The roommate was from another state, possibly Florida or Texas, Thomsen said. He had lived with Koster for about three months before Koster was reported missing.
Anyone with information about the roommate can call the police department at (712) 662-7772.
A Carroll man, Lesly Gehlsen, who bought Koster’s former house at 610 N. Fifth St. in May, found the bones on Monday as he cleaned the basement.
Koster was 58 when his family reported him missing after Koster stopped paying his utility bills, according to court records.
Investigators who searched the house found clothing and other possessions undisturbed — including his pipe and tobacco, the records show. Koster’s vehicle was in the house’s garage.

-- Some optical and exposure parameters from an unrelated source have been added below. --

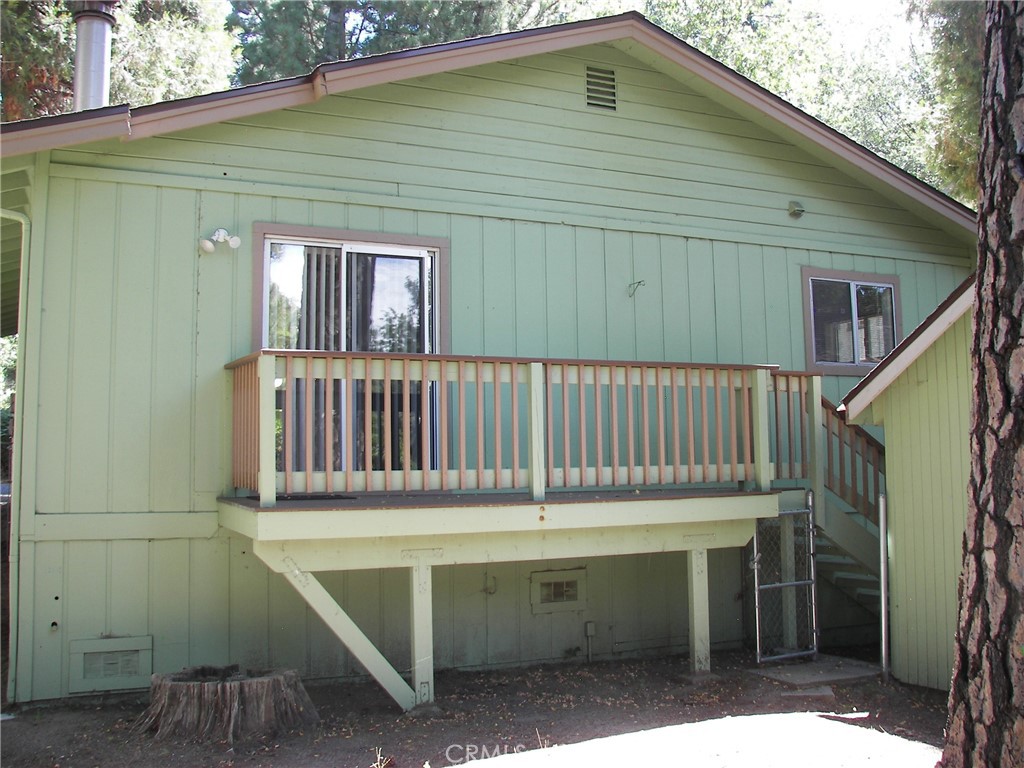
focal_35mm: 36
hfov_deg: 51.4
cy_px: 384
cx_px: 512
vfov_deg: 39.7
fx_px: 1065
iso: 50
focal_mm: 6
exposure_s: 1/60
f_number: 2.8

They found no trace of the man “despite extensive efforts to locate the missing person by the Sac County Sheriff’s Office, the Sac City Police Department, the Division of Criminal Investigation and other law enforcement agencies,” Koster’s brother Daniel Koster wrote to a judge in 2011. A jury later determined that Mark Koster “has suffered death by accidental or other violent means,” court records show, and Gehlsen bought the house.
Thomsen said investigators who searched the house after he was reported missing did not find Koster because they weren’t looking for a tucked-away body.
“It’s nice to get partial closure — he’s been identified,” Thomsen said of the search for Koster. “Now we need to close the other part of how he got where he was.”